SCOOP offers routine, production runs of the ADCIRC, ElCIRC, WaveWatch-3 and CH3D models, with multiple daily runs. When the National Hurricane Center releases a notification of a tropical storm, SCOOP partners begin the process of creating storm-specific synthetic winds and an ensemble of ADCIRC and other models. In concert with the regular initialization wind and pressure model data (NCEP WRF/NMM: National Center for Environmental Prediction; Weather Research and Forecasting model; Nonhydrostatic Mesoscale Model), we also use numerical forecast data from GFDL (Geophysical Fluid Dynamics Laboratory), and from other sources.

The SCOOP Program is leveraging its relationship with SURA and the SURAgrid, to facilitate a distributed, CI approach to model operations. SCOOP partners in the Southeastern U.S. coastal zones are providing computational resources to allow on-demand model execution in a Grid environment. Traditional cluster distributed resources are also employed, as is extensive use of virtualization for model packaging and assignment.

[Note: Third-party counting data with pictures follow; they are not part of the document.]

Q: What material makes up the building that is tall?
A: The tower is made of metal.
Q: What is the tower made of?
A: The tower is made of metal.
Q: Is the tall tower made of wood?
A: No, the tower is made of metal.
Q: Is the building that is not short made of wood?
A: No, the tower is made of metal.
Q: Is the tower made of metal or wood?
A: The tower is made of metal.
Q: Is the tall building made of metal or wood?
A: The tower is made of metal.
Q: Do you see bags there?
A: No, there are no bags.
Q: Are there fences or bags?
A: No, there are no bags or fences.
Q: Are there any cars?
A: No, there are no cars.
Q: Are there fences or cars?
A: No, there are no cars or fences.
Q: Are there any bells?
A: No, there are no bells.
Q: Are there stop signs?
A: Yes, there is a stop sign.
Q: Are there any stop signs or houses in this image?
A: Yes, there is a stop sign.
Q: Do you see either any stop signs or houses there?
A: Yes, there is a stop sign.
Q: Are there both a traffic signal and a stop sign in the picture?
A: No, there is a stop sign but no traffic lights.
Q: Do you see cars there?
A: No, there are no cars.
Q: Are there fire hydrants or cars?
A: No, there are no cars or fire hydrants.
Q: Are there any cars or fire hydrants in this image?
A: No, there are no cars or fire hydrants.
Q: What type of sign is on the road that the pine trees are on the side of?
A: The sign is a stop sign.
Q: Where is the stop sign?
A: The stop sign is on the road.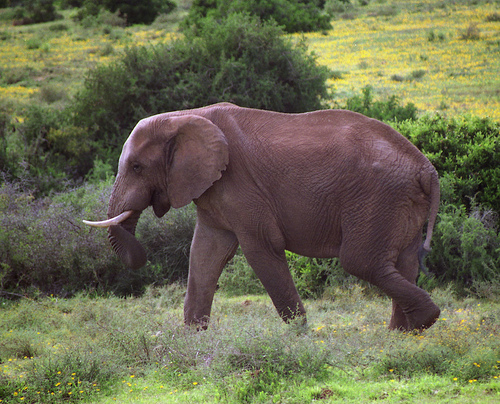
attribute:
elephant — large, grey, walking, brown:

SCOOP supports the OpenIOOS.org website to provide visualization of the forecasts and observations. OpenIOOS is a technology demonstration focusing on open specifications and standards for visualization and data dissemination. OpenIOOS uses the OGC's suite of open web services, including Web Map, Web Feature and Web Coverage services, to present and share data with geographical information system users. Over the next year, SCOOP anticipates initiating a formal OGC Interoperability Experiment to explore the capabilities of the ocean observing and prediction communities to work more completely with existing GIS technologies.

SCOOP is also collaborating with the Marine Metadata Interoperability Project to create standards for data and metadata in ocean observing and prediction, by fostering the concept of controlled vocabularies and specific ontology representations of the data. This work builds on that of the Integrated Ocean Observing System (IOOS), Data Management and Communications (DMAC), and the Geosciences Network (GEON).

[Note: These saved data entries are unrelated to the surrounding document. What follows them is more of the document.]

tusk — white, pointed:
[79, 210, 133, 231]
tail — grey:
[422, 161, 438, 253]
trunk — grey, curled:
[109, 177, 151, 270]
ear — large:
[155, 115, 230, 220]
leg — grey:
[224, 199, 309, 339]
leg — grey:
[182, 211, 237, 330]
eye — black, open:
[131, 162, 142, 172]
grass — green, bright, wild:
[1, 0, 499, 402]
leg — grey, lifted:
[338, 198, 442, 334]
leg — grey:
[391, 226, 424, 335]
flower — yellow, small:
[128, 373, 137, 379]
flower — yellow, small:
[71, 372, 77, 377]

The NOAA Coastal Services Center and the Office of Naval Research provide funding for the SURA/SCOOP Program. The following institutions are collaborators within the SCOOP Program: Bedford Institute of Marine Science, the Gulf of Maine Ocean Observing System, Louisiana State University Center for Computation and Technology, MCNC, Renaissance Computing Institute, Texas A&M Research Foundation, the University of Alabama, Huntsville, the University of Florida, the University of Miami Center for Southeastern Tropical Advance Remote Sensing, the University of North Carolina, and the Virginia Institute of Marine Science.